Page extract:
┌──

Choice of a charitable planning technique is mostly driven by the type of client and asset involved. Therefore, in this issue of The Planner, we will focus on the types of clients who might benefit from charitable planning and for each the kinds of charitable planning that can work for them, and some pitfalls to avoid.
Charitable planning is most beneficial to those clients who already have some interest in charity or have other non-tax reasons for doing charitable planning.
Client Category: Young Professionals
These clients are usually still building their assets and may have some outstanding student loans and probably have mortgage debt. Their current estate planning goals are more likely to be centered on taking care of a surviving spouse and minor children, but they may still like to benefit their favorite charities (a college or church, for example) if they were to pass away unexpectedly. For these busy professionals, simple is usually best. Flexibility is also important because their estate plan will need to change several times over their lifetimes.
For these reasons, a simple bequest in a will or trust may be the solution. It’s not complicated, it’s revocable, and it can be drafted to take effect after the death of the second spouse.
Planning Tip: If there will be significant restrictions on the gift, the client should talk to their charity first and make sure the gift will be acceptable. For example, some charities have minimum requirements on gifts to be used for specific purposes.
Tax Issues
Assuming the beneficiary is a qualified domestic or foreign charity, the bequest should generate an estate tax charitable deduction. Note the difference with income tax deductions, which do not apply to gifts to foreign charities. Gifts to certain ESOPs and to fraternal benefit organizations (lodges) can qualify for the estate tax charitable deduction, but those to sororities and fraternities usually do not.
Client Category: Has a Large IRA or Retirement Plan Account Doctors, business executives and other clients may have large IRAS, sometimes with few other liquid assets. The problem is that, because of the combined effects of income and estate taxes, dying while owning a large IRA can create a large tax liability-with as much as 70% of the IRA going to taxes. For clients with large IRAs, especially those who are not married, charitable IRA planning is often very
Potential strategies include:
1) Naming a qualified charity as the beneficiary of all or part of the IRA. This is easily accomplished by naming the charity as a beneficiary on a beneficiary designation form obtained from the IRA administer. The designation should be revocable to preserve flexibility.

└──

Explore the material:
A. According to the charitable planning text, why is flexibility important for young professionals?
B. Carry on the charitable planning text from its final sentence.
The listing that comes after this is not relevant here.

Records provided:

┌──

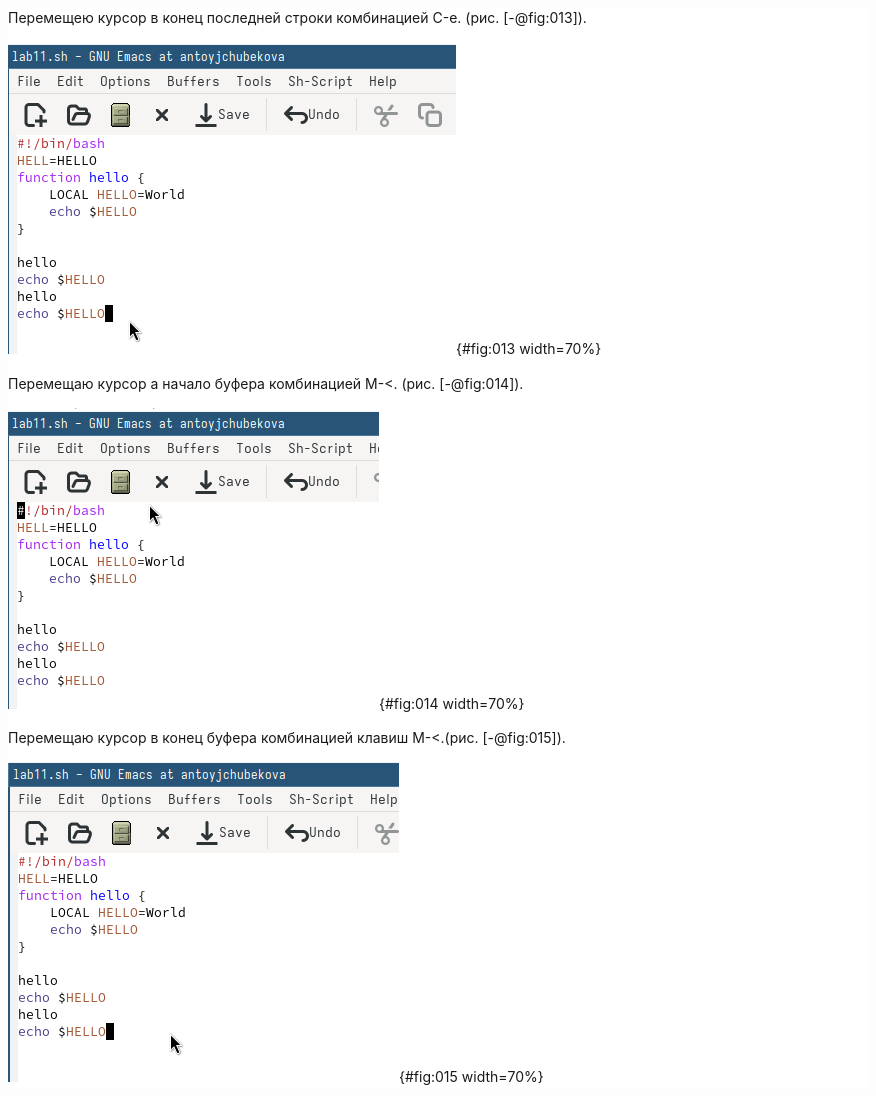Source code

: Перемещею курсор в конец последней строки комбинацией C-е. (рис. [-@fig:013]).

![Перемещения курсора в конец](image/12.png){#fig:013 width=70%}

Перемещаю курсор а начало буфера комбинацией М-<. (рис. [-@fig:014]).

![Перемещения курсора](image/13.png){#fig:014 width=70%}

Перемещаю курсор в конец буфера комбинацией клавиш М-<.(рис. [-@fig:015]).

![Перемещения курсора](image/14.png){#fig:015 width=70%}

└──

Results for the exercise:
A. Their estate plan will need to change several times over their lifetimes.

B.
2) If it comes back, taking advantage of the Charitable IRA Rollover. The Charitable IRA Rollover opportunity ended on December 31, 2011. However, there is a chance that it might be extended retroactively through December 31, 2013. (Such an extension is part of the proposed Family and Business Tax Cut Certainty Act of 2012, which passed the Senate Finance Committee on August 2, 2012.) Stay tuned for post-election developments.
The Charitable IRA Rollover allowed up to $100,000 to be paid by the IRA administrator to a qualified charity if the IRA owner had attained age 70 1⁄2. Distributions counted toward the individual’s annual mandatory IRA withdrawal amount but were not included in the IRA owner’s taxable income.
Tax Issues
Funds held at the time of death in an IRA, 401(k), 403(b) or other deferred income account are called, in tax jargon, “income in respect of a decedent” or “IRD.” IRD includes all amounts earned during the decedent’s lifetime that have not yet been subject to income tax. Code Section 691 states that a recipient of IRD is treated as the recipient of the income and so must pay income tax on it.
Because a charity is tax-exempt, it can receive items of IRD without paying income tax on those items. Also, because the donor receives an estate tax deduction for the gift, IRD assets passing to a charity are unreduced by estate taxes.
By comparison, if IRD is inherited by an individual, that beneficiary would pay state and local income taxes on the IRD and the decedent’s estate would be liable for any state and Federal estate taxes.
Client Category: Has Low Basis Assets
Many clients have stocks and other investments with a low cost basis that they have held onto for a very long time. Low basis assets can also exist with younger clients, for example those who were involved in successful start-ups. This client may want to make a larger gift to a charity—endow a chair at their alma mater, set up a scholarship fund, or help to renovate their church-but needs an income stream. Charitable planning can minimize the client’s capital gain burden while monetizing the asset to provide the income stream.
Two strategies that will extend the recognition of gain over time are: 1) Charitable Gift Annuity (CGA). With a CGA, the donor transfers an asset or assets to a charity in return for the charity’s issuing an annuity contract to the donor. To the extent that this annuity does not provide the same value of benefit that a commercial annuity would provide; the difference is a gift to the charity. If the annuity is exchanged for appreciated property, it may be possible to recognize the gain on the transaction over the life of the annuity.
With a CGA, the donor receives a current deduction for the charitable portion of the transaction. The annuity payments continue for the agreed term, which may be the life of the donor(s). With a life annuity, the cumulative amount of the annuity paid may be more or less than the value of the original property transferred; depending on whether the donor(s) die prematurely or later than an actuary would predict. The annuity payment is a general debt of the charity so it is important to work with a charity that is credit worthy. Administrative costs are
low, so a CGA can be done for fairly small amounts as long as the charity is willing.
Planning Tip: State law may limit the ability to use real estate or other very illiquid assets to purchase the CGA.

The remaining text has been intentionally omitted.